Kaye se sentó en medio del laboratorio, en una silla rodante a la que por algún motivo le faltaba una rueda. Se apoyó hacia un lado, con las manos en las rodillas y las lágrimas deslizándose por las mejillas. Una vocecita persistente en la parte posterior de su cabeza le decía que eso no podía continuar. La misma voz seguía advirtiéndole de que había elegido mal en su vida personal, pero no podía imaginar que otra cosa podría haber hecho. A pesar de todo, Saul no era su enemigo; lejos de ser un hombre brutal o abusivo, era simplemente una víctima de un trágico desequilibrio biológico. Su amor por ella era puro.
Lo que había iniciado sus lágrimas era esa traicionera voz interior que insistía en que debía escapar de esa situación, abandonar a Saul, empezar de nuevo; no habrá un momento mejor.

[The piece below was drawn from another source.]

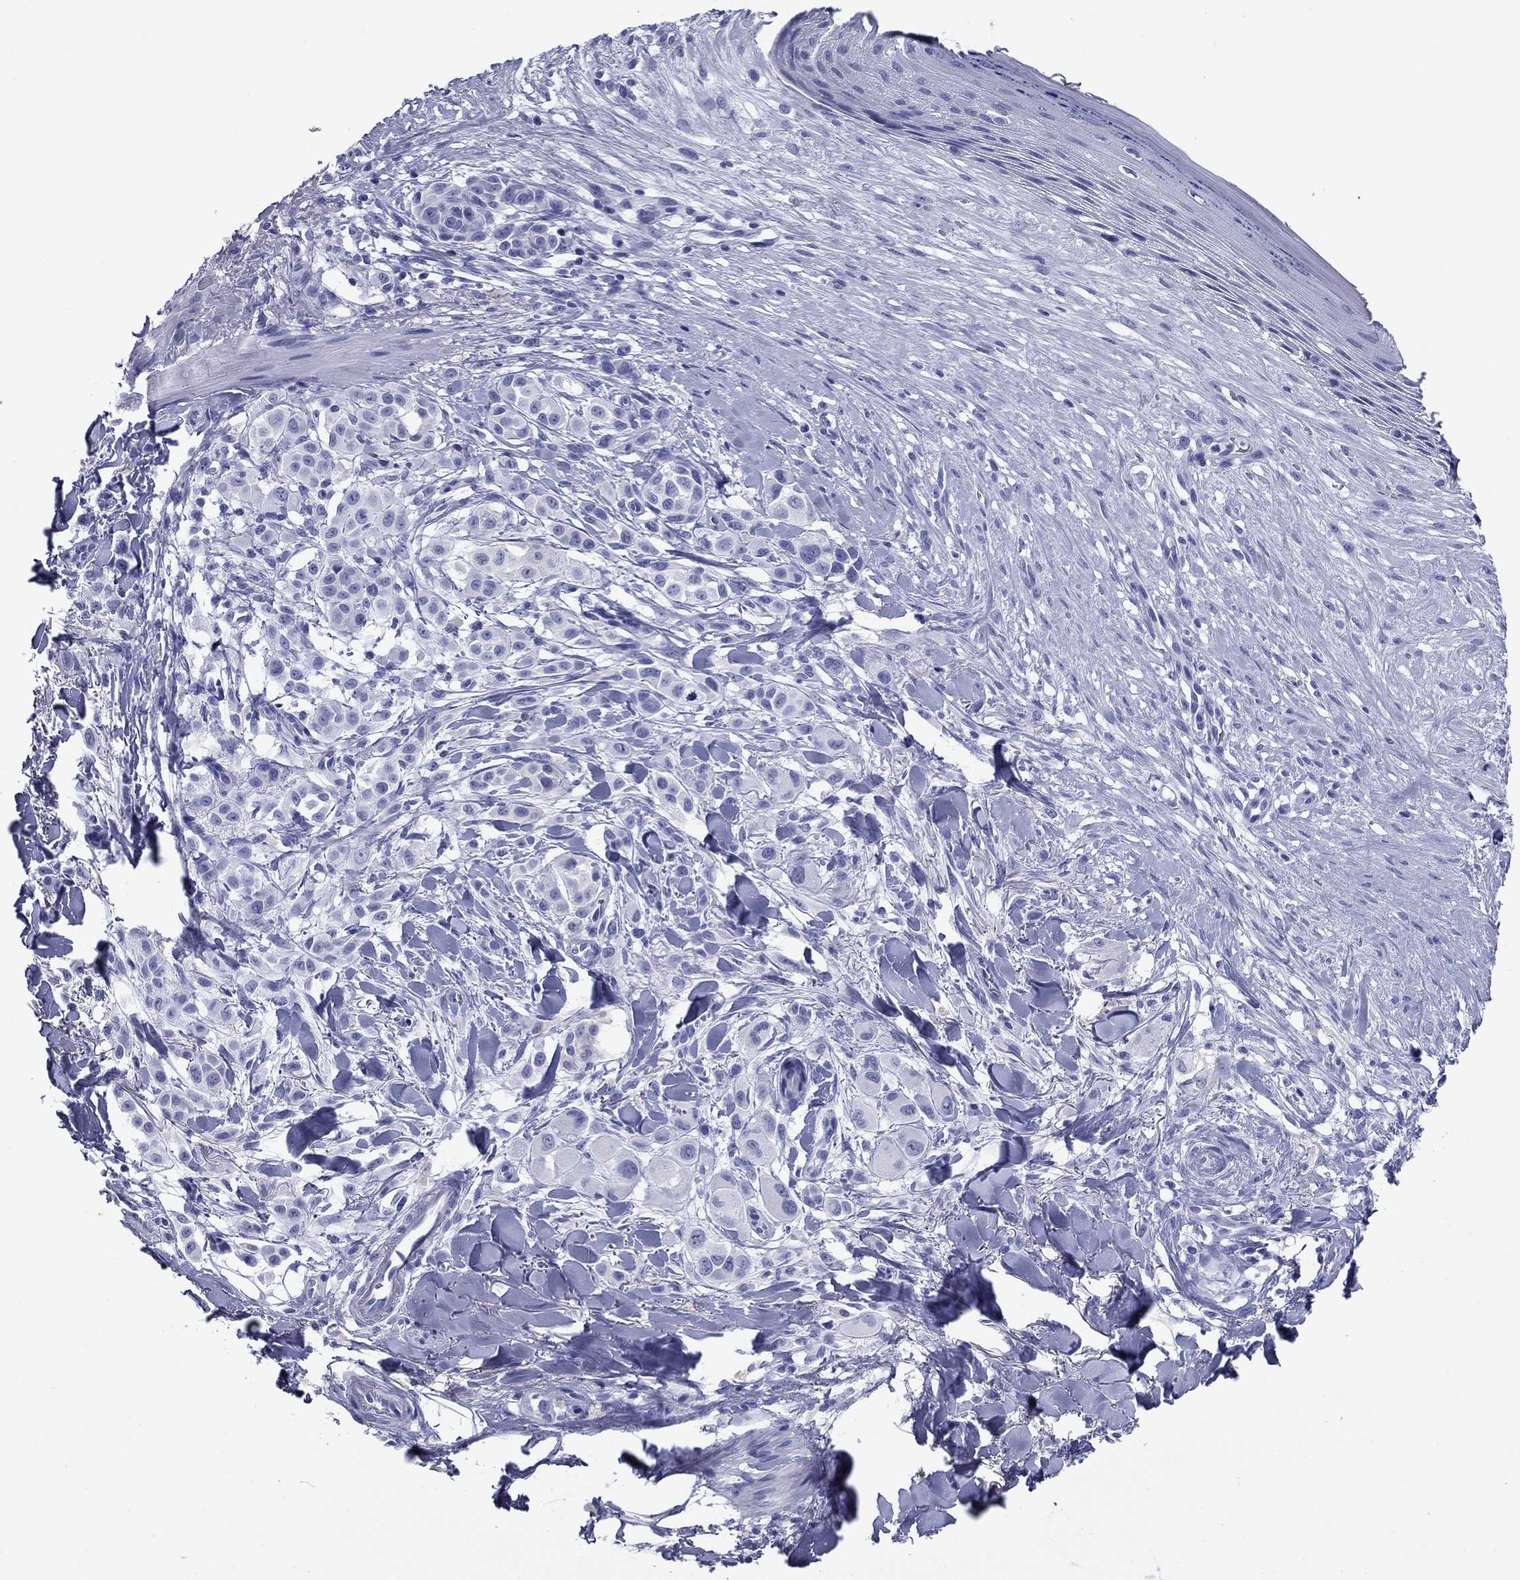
{"staining": {"intensity": "negative", "quantity": "none", "location": "none"}, "tissue": "melanoma", "cell_type": "Tumor cells", "image_type": "cancer", "snomed": [{"axis": "morphology", "description": "Malignant melanoma, NOS"}, {"axis": "topography", "description": "Skin"}], "caption": "Tumor cells are negative for protein expression in human melanoma.", "gene": "NPPA", "patient": {"sex": "male", "age": 57}}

Podía conseguir un trabajo en el laboratorio de una universidad, solicitar financiación para un proyecto de investigación pura que se adaptase a su estilo, huir de aquella maldita y literal carrera de ratas.
Pero Saul se había mostrado tan cariñoso, tan bien cuando ella volvió de Georgia… El artículo sobre la evolución parecía haber reavivado su interés por la ciencia al margen de los beneficios. Y entonces… la recaída, el desánimo, la espiral descendente. El falso Saul, el Saul negativo.
No quería enfrentarse de nuevo a lo que había sucedido hacía ocho meses. La peor depresión de Saul había puesto a prueba sus propios límites. Sus intentos de suicidio, dos, la habían dejado exhausta y amargada, más de lo que quería admitir. Había fantaseado con vivir con otros hombres, hombres tranquilos y normales, hombres de una edad más cercana a la de ella.
Kaye nunca le había hablado a Saul de esos deseos, de esos sueños; se preguntaba si tal vez ella también debería ver a un psiquiatra, pero había decidido no hacerlo. Saul había gastado decenas de miles de dólares en psiquiatras, había probado cinco tipos de antidepresivos, una vez había sufrido pérdida completa de la función sexual y semanas de no poder pensar con claridad. En su caso, las drogas milagrosas no funcionaban.
¿Qué les quedaba? ¿Qué le quedaba a ella, en reserva, si la marea volvía y perdía al Buen Saul? Estar junto a Saul en los malos momentos había aniquilado sus otras reservas, una reserva espiritual, generada durante su infancia, cuando sus padres le habían dicho: «Eres responsable de tu vida, de tu comportamiento. Dios te ha dado ciertos dones, hermosos instrumentos…»
Sabía que ella estaba bien; una vez había sido autónoma, fuerte, con voluntad propia, y quería volver a sentirse así.
Saul tenía un cuerpo aparentemente saludable, y una buena mente intelectual, y sin embargo había ocasiones en que, a pesar de sí mismo, no podía controlar su existencia. ¿Qué decía eso sobre Dios y sobre el alma inefable, sobre el yo? Que unas simples sustancias químicas podían desvirtuarlos…
Kaye nunca había creído mucho en todo el asunto de Dios, nunca había tenido verdadera fe; los escenarios de los crímenes de Brooklyn habían debilitado su creencia en cualquier tipo de religión de cuento de hadas; debilitado y finalmente destruido.